La excusa que blanden gobierno y Ejército como el que blande un sable es la supuesta existencia de francotiradores del marxismo internacional que abrieron fuego sobre los soldados. No hay rastro de esos francotiradores en la tercer planta del edificio Chihuahua. Los únicos que han entrado ahí son unos tipos de aspecto torvo que se identifican por llevar un pañuelo blanco atado en la mano izquierda. Son los miembros del Batallón Olimpia, grupo paramilitar armado desde las cloacas del Estado, o desde el Estado convertido en gran cloaca, vaya usted a saber, que llevan tiempo organizando el caos.

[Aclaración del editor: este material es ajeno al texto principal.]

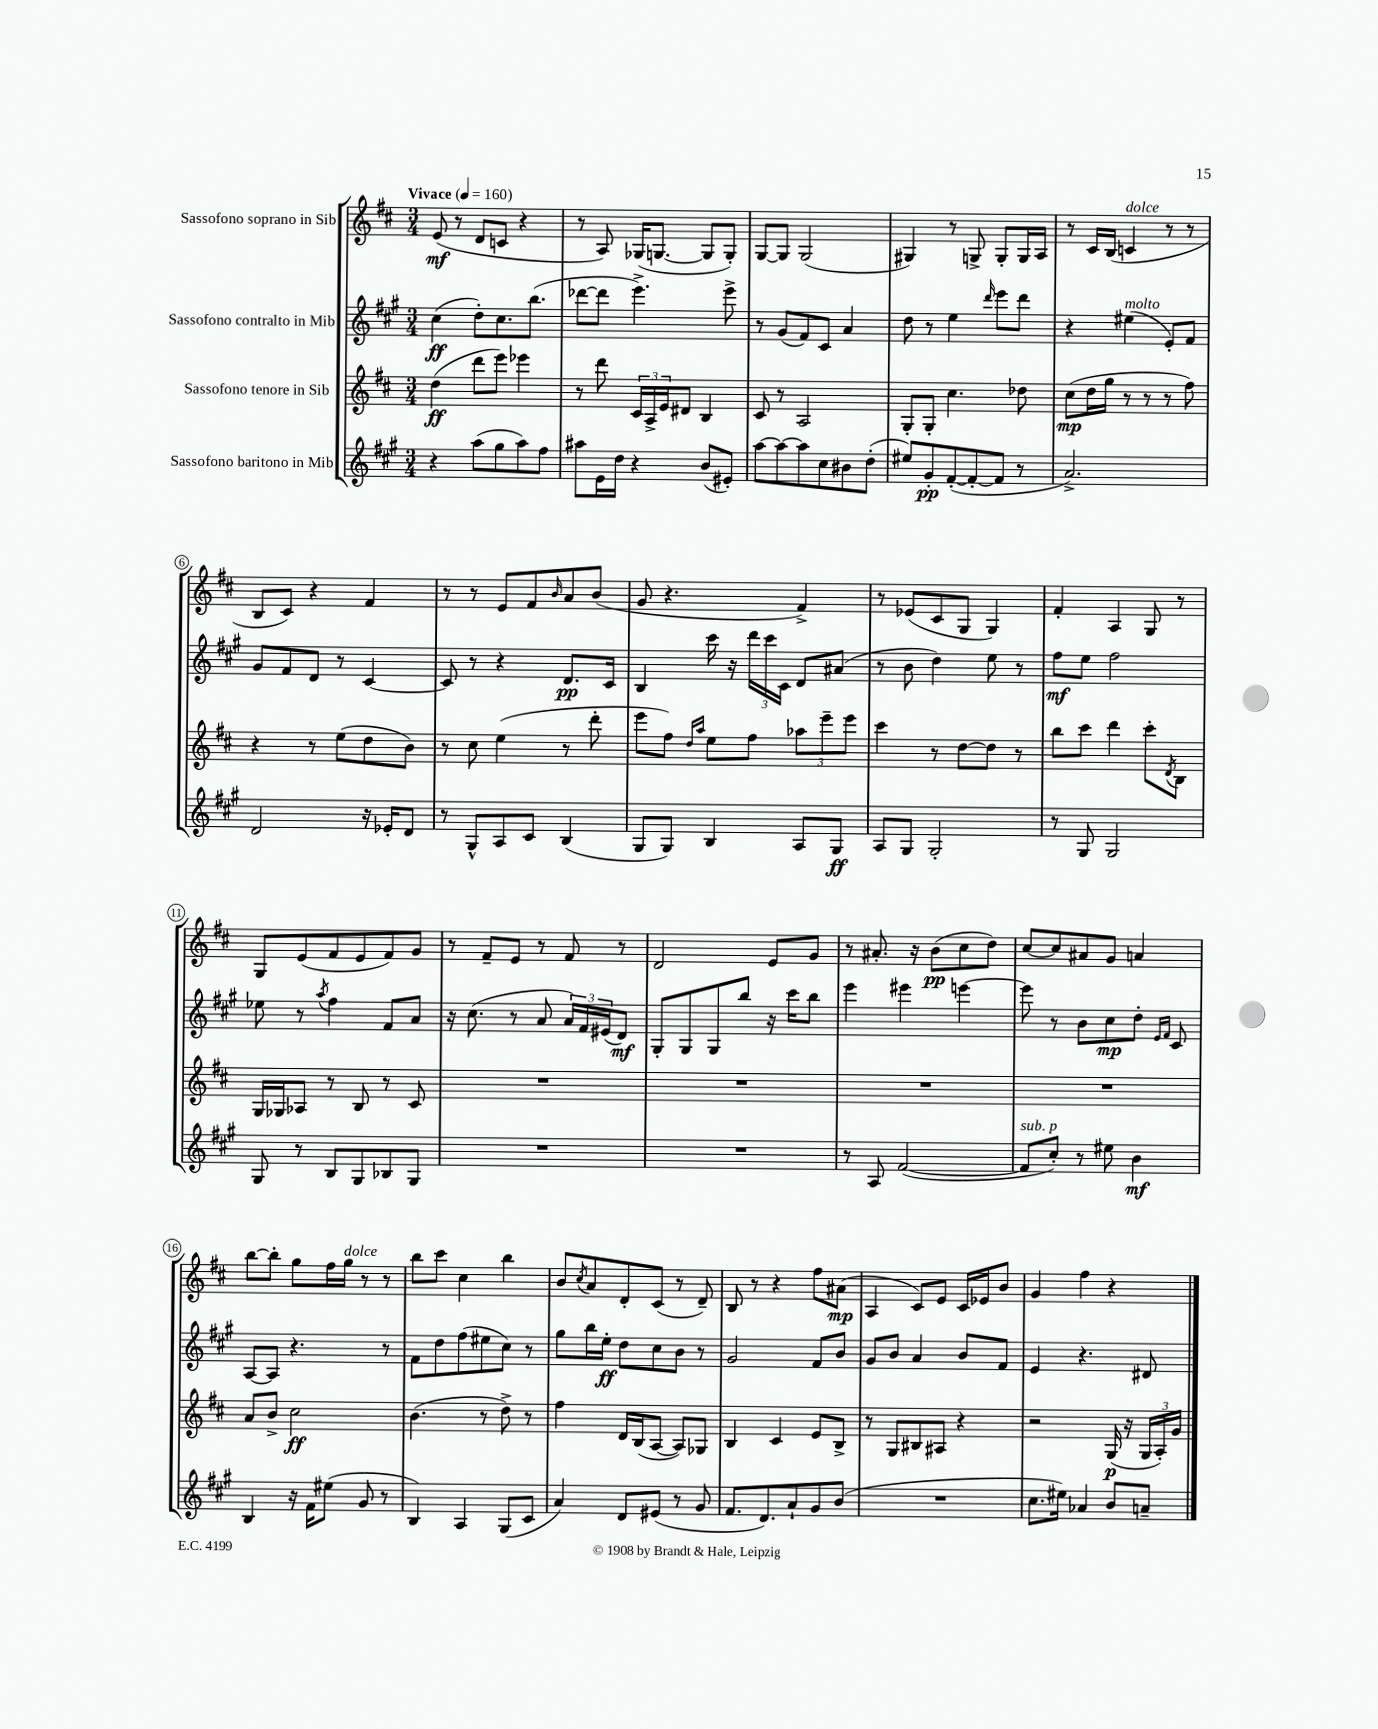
<<
\new StaffGroup <<
\new Staff = "s0" \with { instrumentName = "Sassofono soprano in Sib" } {
    \clef treble \key d \major \numericTimeSignature \time 3/4 \tempo "Vivace" 4 = 160
    e'8\mf( r8 d'8 c'8 r4 |
    r8 a8) ges16( g8.~ g8 g8-.) |
    g8~ g8 g2( |
    gis4) r8 g8-> g8-. g16 a16 |
    r8 cis'16 b16( c'4^\markup { \italic "dolce" } r8 r8 |
    b8 cis'8) r4 fis'4 |
    r8 r8 e'8 fis'8 \grace { b'16 } a'8 b'8( |
    g'8 r4. fis'4->) |
    r8 ees'8( cis'8 g8 g4) |
    fis'4-. a4 g8 r8 |
    g8 e'8( fis'8 e'8 fis'8) g'8 |
    r8 fis'8-- e'8 r8 fis'8 r8 |
    d'2 e'8 g'8 |
    r8 ais'8.-. r16 b'8\pp( cis''8 d''8) |
    cis''8~ cis''8 ais'8 g'8 a'4 |
    b''8~ b''8-. g''8 fis''16 g''16^\markup { \italic "dolce" } r8 r8 |
    b''8 cis'''8 cis''4 b''4 |
    b'8 \acciaccatura { cis''8 } a'8 d'8-. cis'8( r8 d'8--) |
    b8 r8 r4 fis''8 ais'8\mp( |
    a4 cis'8) e'8 cis'16 ees'16 b'8 |
    g'4 fis''4 r4 \bar "|." |
}
\new Staff = "s1" \with { instrumentName = "Sassofono contralto in Mib" } {
    \clef treble \key a \major \numericTimeSignature \time 3/4
    cis''4\ff( d''8-.) cis''8. b''8.( |
    des'''8~ des'''8 e'''4.->) e'''8-> |
    r8 gis'8( fis'8) cis'8 a'4 |
    d''8 r8 e''4 \grace { d'''16 } e'''8 d'''8 |
    r4 eis''4^\markup { \italic "molto" }( e'8-.) fis'8 |
    gis'8 fis'8 d'8 r8 cis'4~ |
    cis'8 r8 r4 d'8.\pp cis'16 |
    b4 cis'''16 r16 \tuplet 3/2 { d'''16 cis'''16 cis'16 } d'8 ais'8( |
    r8 b'8 d''4) e''8 r8 |
    fis''8\mf e''8 fis''2 |
    ees''8 r8 \acciaccatura { a''8 } fis''4 fis'8 a'8 |
    r16 cis''8.( r8 a'8 \tuplet 3/2 { a'16) fis'16 eis'16( } d'8\mf) |
    gis8-. gis8 gis8 b''8 r16 cis'''16 b''8 |
    e'''4 eis'''4 e'''4~ |
    e'''8 r8 b'8 cis''8\mp d''8-. \grace { e'16 fis'16 } cis'8 |
    a8~ a8 r4. r8 |
    fis'8 d''8 fis''8( eis''8 cis''8) r8 |
    gis''8 b''16 e''16-.\ff d''8 cis''8 b'8 r8 |
    gis'2 fis'8 b'8 |
    gis'8 b'8 a'4 b'8 fis'8 |
    e'4 r4. dis'8 \bar "|." |
}
\new Staff = "s2" \with { instrumentName = "Sassofono tenore in Sib" } {
    \clef treble \key d \major \numericTimeSignature \time 3/4
    d''4\ff( d'''8 e'''8) ees'''4 |
    r8 d'''8 \tuplet 3/2 { cis'16 a16-> e'16 } dis'8 b4 |
    cis'8 r8 a2 |
    g8-. g8-. cis''4. des''8 |
    cis''8\mp( d''16 g''16 r8 r8 r8 fis''8) |
    r4 r8 e''8( d''8 b'8) |
    r8 cis''8 e''4( r8 d'''8-. |
    e'''8 fis''8) \grace { d''16 a''16 } e''8 fis''8 \tuplet 3/2 { aes''8 e'''8-- e'''8 } |
    cis'''4 r8 d''8~ d''8 r8 |
    b''8 cis'''8 d'''4 cis'''8-. \acciaccatura { d'8 } b8 |
    g16 ges16 aes8 r8 b8 r8 cis'8 |
    R2. |
    R2. |
    R2. |
    R2. |
    a'8 b'8-> cis''2\ff |
    b'4.( r8 d''8->) r8 |
    fis''4 d'16 b16( a8~ a8) ges8 |
    b4 cis'4 e'8 b8-> |
    r8 g8 bis8 ais8 r4 |
    r2 g16\p( r16 \tuplet 3/2 { g16 a16-.) g'16 } \bar "|." |
}
\new Staff = "s3" \with { instrumentName = "Sassofono baritono in Mib" } {
    \clef treble \key a \major \numericTimeSignature \time 3/4
    r4 a''8( gis''8 a''8) fis''8 |
    ais''8 e'16 d''16 r4 b'8( eis'8-.) |
    a''8~ a''8~ a''8 cis''8 bis'8 d''8-.( |
    eis''8) gis'8-.\pp fis'8~-.( fis'8~-. fis'8 r8 |
    a'2.->) |
    d'2 r16 ees'16-. d'8 |
    r8 gis8-^ a8 cis'8 b4( |
    gis8 gis8) b4 a8 gis8\ff |
    a8 gis8 gis2-. |
    r8 gis8 gis2 |
    gis8 r8 b8 gis8 bes8 gis8 |
    R2. |
    R2. |
    r8 a8 fis'2~( |
    fis'8^\markup { \italic "sub. p" } cis''8-.) r8 eis''8 b'4\mf |
    b4 r16 fis'16 eis''8( gis'8 r8 |
    b4) a4 gis8( cis'8 |
    a'4) d'8 eis'8( r8 gis'8 |
    fis'8. d'8.) a'8-! gis'8 b'8( |
    R2. |
    cis''8. eis''16) aes'4 b'8 a'8-- \bar "|." |
}
>>
>>
\layout { \context { \Score \override BarNumber.stencil = #(make-stencil-circler 0.1 0.3 ly:text-interface::print) } }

El Secretario de la Defensa Nacional, el general Marcelino García Barragán, insiste en la versión de los francotiradores extranjeros y habla de como mucho una treintena de muertos en la plaza. The Guardian habla de unas 325 personas asesinadas. Nunca se sabrá. Los militares acordonan la plaza e impiden fotografiar los cuerpos trizados por las balas. Hay centenares de heridos y más de dos mil detenidos que van a parar al Campo Militar número 1 y a la cárcel de Santa Marta Acatitla. Grupos de soldados registran una a una todas las viviendas de la zona de Tlatelolco.

Y diez días después se inauguran los Juegos Olímpicos, bautizados cínicamente como los Juegos de la Paz. La paz que nunca tendrán las personas asesinadas con total impunidad en una larga zanja que va de Tlatelolco a Ayotzinapa pasando por Ciudad Juárez.